**ASSIGNED TASK:**
Answer these questions using the text on baseball and the All-Star Game:
1. On what date did Governor Brian Kemp sign the bill into law?
2. Which team's game did the writer's family attend on Labor Day before COVID-19?
3. Besides the Reds, which team does the writer slightly prefer?

**TEXT:**
____________

Caving to the woke mob has become as American as baseball. 

Last week, Major League Baseball moved its annual All-Star Game out of Atlanta, Georgia, in protest of a bill aimed to protect election integrity. The bill, signed into law by Governor Brian Kemp on March 25, was denounced by partisans such as former Democratic candidate for governor Stacey Abrams as “a redux of Jim Crow in a suit and tie.” 

Of course, this wasn’t true. Even the Washington Post said that the law’s “net effect was to expand the opportunities to vote for most Georgians, not limit them.” But that didn’t stop Democratic politicians such as former President Barack Obama from praising the MLB for supposedly, “taking a stand on behalf of voting rights for all citizens.” President Joe Biden joined the fray, saying he would “strongly support” players pressuring the league to move the game.

Professional sports joining the progressive mob is not news, but there’s something particularly troubling about baseball joining the fray. 

Baseball is so American it’s almost a cliché to say so. Like so many people, I have fond ballpark memories. As a born and raised Ohioan, going to a Cincinnati Reds game with my family for Labor Day was a pre-COVID-19 tradition. 

But my baseball fandom is more for the sport itself than an individual team. (Although besides the Reds, I do slightly prefer the Oakland Athletics because of the movie Moneyball.) Baseball holds a sentimental value for me. And I’m not the only one. 

There’s something unifying about cheering for your favorite team with others, even if that team is your favorite only for the three-hour game. People who on any other day would have little in common with each other put aside partisan politics, and sit together in a crowded ballpark, overpriced Pepsi in hand. Political commentator George F. Will put it well: “Baseball is Heaven’s gift to mortals.”

____________

**PROVIDED INFORMATION:**
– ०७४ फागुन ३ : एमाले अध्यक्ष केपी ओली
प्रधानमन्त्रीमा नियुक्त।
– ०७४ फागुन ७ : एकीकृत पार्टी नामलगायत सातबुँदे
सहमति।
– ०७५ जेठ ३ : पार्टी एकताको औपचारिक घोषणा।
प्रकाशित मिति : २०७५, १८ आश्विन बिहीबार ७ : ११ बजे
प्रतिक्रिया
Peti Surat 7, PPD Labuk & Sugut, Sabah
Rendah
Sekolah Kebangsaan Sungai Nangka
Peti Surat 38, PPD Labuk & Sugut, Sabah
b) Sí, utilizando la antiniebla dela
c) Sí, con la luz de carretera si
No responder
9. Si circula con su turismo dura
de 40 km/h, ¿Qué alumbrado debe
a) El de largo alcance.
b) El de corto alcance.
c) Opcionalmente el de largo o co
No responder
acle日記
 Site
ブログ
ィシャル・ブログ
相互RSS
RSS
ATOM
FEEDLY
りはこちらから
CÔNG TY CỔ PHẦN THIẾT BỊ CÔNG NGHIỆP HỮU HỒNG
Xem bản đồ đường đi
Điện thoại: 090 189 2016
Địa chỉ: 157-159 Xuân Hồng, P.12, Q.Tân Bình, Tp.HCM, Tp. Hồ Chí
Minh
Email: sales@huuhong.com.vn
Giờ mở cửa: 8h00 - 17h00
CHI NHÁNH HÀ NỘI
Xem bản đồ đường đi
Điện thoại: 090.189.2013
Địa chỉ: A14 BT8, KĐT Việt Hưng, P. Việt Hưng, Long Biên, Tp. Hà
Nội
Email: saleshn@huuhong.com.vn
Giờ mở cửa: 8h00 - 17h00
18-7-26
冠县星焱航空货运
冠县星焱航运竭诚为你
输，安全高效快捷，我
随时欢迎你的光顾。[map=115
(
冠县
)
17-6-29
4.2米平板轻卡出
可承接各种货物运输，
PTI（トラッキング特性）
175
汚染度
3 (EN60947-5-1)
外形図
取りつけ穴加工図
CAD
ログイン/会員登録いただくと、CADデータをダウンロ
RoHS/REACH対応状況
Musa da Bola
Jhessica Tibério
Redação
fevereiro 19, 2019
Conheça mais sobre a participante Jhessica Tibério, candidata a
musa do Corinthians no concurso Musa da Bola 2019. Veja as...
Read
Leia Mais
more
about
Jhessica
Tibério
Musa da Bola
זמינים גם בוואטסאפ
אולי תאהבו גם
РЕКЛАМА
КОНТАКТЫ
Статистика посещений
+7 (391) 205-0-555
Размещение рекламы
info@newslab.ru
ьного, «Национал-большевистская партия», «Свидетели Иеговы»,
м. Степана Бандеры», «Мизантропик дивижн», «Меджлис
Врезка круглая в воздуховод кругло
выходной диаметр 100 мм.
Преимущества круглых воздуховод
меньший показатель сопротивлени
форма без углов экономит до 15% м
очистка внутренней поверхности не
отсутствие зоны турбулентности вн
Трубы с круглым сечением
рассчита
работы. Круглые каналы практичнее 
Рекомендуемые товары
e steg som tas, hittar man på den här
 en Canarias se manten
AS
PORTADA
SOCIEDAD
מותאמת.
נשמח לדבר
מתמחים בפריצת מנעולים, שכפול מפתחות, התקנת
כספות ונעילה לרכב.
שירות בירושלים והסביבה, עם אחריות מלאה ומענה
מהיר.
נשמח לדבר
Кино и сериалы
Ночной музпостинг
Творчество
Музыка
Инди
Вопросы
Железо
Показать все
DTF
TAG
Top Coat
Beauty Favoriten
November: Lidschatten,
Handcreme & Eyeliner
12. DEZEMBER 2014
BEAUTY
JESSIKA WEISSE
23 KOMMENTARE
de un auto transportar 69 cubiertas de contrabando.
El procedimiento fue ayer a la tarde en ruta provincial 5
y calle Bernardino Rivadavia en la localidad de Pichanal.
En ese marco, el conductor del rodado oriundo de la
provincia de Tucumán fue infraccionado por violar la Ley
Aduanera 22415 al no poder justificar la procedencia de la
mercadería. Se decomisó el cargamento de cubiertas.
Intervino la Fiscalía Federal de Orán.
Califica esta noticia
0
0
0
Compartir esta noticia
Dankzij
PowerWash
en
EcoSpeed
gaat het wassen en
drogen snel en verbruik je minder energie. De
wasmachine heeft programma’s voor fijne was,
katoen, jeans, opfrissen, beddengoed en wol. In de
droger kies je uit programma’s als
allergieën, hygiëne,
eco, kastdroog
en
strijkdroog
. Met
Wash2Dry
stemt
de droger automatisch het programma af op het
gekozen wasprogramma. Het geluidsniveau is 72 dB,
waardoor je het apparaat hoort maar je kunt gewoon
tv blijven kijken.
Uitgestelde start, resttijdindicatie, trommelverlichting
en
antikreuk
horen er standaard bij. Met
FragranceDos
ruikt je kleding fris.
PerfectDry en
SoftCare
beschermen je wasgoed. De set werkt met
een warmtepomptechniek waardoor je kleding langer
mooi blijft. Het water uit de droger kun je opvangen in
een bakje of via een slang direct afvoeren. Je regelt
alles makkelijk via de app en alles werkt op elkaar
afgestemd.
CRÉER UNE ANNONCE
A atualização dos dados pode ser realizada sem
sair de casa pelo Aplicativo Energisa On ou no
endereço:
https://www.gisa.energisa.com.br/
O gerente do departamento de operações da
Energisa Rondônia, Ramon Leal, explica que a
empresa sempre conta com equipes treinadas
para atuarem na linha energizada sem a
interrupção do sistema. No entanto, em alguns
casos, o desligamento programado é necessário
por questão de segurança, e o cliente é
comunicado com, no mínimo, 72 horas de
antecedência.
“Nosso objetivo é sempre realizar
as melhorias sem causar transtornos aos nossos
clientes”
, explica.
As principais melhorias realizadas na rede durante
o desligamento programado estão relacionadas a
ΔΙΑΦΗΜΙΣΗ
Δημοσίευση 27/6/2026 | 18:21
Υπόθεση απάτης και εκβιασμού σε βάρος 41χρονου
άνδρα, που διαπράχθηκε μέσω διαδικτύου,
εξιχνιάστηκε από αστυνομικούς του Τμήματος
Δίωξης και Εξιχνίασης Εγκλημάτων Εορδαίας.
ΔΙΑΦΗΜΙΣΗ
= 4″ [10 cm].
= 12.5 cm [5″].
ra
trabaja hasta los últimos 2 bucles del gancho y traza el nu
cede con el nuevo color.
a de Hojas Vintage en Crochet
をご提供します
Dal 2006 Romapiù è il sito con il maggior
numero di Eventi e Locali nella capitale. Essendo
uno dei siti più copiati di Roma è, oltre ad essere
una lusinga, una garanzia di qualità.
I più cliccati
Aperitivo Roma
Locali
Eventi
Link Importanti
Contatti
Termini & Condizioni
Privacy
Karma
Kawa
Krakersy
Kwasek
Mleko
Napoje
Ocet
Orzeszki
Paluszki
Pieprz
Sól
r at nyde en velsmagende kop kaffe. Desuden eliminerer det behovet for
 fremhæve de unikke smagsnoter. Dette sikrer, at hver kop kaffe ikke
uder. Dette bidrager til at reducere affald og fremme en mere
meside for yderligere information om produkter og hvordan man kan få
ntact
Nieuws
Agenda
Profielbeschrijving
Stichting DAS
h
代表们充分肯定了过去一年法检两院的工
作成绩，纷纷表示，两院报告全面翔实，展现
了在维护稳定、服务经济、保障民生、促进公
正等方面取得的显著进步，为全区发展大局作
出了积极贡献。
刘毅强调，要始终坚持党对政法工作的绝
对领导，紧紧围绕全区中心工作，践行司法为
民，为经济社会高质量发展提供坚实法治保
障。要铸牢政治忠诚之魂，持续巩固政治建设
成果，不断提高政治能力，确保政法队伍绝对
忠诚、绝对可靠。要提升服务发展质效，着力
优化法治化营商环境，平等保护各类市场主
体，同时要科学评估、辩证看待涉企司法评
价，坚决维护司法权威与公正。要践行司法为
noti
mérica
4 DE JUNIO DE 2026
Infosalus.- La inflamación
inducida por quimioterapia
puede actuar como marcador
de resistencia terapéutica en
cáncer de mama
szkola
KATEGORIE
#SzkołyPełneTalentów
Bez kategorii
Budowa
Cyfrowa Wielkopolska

____________

**ANSWER SECTION:**
1. March 25
2. The Cincinnati Reds
3. The Oakland Athletics